The Boot Orchestration Service (BOS) creates a session when it is asked to perform an operation on a session template. Sessions provide a way to track the status of many nodes at once as they perform the same operation with the same session template information. When creating a session, both the operation and session template are required parameters.

The v1 version of BOS supports these operations:

  • Boot - Boot a designated collection of nodes.
  • Shutdown - Shutdown a designated collection of nodes.
  • Reboot - Reboot a designated collection of nodes.
  • Configure - Configure a designated collection of booted nodes.

BOS sessions can be used to boot compute nodes with customized image roots.

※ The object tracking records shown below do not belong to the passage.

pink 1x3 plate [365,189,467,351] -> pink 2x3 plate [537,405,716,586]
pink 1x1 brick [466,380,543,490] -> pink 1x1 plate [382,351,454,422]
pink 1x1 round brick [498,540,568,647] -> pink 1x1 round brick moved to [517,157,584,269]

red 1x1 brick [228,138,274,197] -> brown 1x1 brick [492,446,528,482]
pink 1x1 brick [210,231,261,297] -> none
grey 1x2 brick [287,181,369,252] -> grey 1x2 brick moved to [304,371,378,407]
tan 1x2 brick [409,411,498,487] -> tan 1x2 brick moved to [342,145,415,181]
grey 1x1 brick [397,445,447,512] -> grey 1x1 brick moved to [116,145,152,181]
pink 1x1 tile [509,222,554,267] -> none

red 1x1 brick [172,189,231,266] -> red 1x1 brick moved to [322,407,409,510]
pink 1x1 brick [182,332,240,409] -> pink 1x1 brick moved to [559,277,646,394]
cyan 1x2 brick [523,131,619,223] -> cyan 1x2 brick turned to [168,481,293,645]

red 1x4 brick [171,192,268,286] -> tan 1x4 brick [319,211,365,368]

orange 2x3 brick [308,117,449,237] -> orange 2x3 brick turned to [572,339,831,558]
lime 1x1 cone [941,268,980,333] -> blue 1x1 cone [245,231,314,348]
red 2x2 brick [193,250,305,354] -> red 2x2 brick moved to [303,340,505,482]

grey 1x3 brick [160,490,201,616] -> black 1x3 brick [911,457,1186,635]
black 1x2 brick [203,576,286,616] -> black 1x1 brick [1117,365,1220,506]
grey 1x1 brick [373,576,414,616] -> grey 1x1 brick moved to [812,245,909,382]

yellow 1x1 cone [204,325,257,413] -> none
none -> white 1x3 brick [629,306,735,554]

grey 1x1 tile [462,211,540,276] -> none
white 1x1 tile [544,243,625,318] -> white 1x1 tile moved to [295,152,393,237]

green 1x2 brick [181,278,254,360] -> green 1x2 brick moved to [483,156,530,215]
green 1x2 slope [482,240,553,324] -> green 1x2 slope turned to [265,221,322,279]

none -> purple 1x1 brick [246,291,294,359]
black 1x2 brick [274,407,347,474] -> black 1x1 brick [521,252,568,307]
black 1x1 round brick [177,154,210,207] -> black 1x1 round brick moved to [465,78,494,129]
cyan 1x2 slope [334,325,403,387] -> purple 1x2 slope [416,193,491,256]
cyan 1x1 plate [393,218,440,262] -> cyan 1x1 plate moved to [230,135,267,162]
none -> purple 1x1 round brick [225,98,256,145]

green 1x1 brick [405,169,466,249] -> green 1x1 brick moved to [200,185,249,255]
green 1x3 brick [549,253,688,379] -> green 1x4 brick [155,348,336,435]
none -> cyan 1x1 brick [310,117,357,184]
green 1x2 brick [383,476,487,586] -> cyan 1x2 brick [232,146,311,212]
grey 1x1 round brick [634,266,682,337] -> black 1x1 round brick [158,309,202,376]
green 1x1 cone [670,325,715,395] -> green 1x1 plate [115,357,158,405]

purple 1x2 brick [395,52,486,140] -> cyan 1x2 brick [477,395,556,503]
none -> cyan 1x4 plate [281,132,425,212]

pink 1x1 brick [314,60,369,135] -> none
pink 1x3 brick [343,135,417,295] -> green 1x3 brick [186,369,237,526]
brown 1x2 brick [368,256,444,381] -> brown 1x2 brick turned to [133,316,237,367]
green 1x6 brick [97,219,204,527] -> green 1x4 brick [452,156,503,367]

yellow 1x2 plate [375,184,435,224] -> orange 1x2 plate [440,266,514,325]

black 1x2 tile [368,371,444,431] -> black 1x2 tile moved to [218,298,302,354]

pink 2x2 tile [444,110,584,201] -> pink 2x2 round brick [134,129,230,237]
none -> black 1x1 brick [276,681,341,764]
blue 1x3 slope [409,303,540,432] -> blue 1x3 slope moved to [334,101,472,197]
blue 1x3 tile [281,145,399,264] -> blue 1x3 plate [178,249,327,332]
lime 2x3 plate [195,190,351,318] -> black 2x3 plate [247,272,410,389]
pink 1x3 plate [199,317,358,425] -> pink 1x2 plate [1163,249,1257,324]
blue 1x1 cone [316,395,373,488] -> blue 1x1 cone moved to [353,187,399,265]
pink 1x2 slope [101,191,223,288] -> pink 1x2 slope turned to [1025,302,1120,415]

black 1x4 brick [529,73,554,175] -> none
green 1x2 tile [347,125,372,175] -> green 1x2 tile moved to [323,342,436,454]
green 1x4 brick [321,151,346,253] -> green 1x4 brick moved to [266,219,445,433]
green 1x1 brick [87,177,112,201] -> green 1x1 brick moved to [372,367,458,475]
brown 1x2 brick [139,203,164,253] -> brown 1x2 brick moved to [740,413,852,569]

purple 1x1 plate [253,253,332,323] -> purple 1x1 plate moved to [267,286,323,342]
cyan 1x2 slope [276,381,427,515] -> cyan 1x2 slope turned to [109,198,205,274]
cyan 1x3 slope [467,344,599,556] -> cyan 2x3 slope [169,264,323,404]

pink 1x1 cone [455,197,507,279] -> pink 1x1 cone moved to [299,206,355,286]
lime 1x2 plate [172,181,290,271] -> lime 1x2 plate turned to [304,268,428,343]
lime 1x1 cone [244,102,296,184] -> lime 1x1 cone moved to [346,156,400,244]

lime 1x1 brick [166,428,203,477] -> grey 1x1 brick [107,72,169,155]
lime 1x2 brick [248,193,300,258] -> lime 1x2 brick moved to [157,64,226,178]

The Boot Orchestration Agent (BOA) implements each session and sees it through to completion. A BOA is a Kubernetes job. It runs once to completion. If there are transient failures, BOA will exit and Kubernetes will reschedule it so that it can re-execute its session.

A session requires two parameters, a session template ID and an operation to perform on that template. The BOS API’s session endpoint can display a list of all of the sessions that have been created, including previous and currently running sessions. The endpoint can also display the details of a given session when the specific session ID is provided as a parameter. Sessions can also be deleted through the API.

BOS supports a RESTful API. This API can be interacted with directly using tools like cURL. It can also be interacted with through the Cray Command Line Interface (CLI). See Manage a BOS Session for more information.

BOA functionality

BOA moves nodes towards the requested state, but if a node fails during any of the immediate steps, it takes note of it. BOA will then provide a command in the output of the BOA log that can be used to retry the action. This behavior impacts all BOS operations.

A good example is a 6,000 node system where 3 nodes fail to power off during a BOS operation. BOA will continue and attempt to re-provision the remaining 5,997 nodes. After the command is finished, it will provide output information about what the administrator needs to do to retry the last 3 nodes that failed.

BOS v1 session limitations

The following limitations currently exist with BOS sessions:

  • No checking is done to prevent the launch of multiple sessions with overlapping lists of nodes. Concurrently running sessions may conflict with each other.
  • The boot ordinal and shutdown ordinal are not honored.
  • The partition parameter is not honored.
  • All nodes proceed at the same pace. BOA will not move on to the next step of the boot process until all components have succeeded or failed the current step.
  • The Configuration Framework Service (CFS) has its own limitations. Refer to the Configuration Management documentation for more information.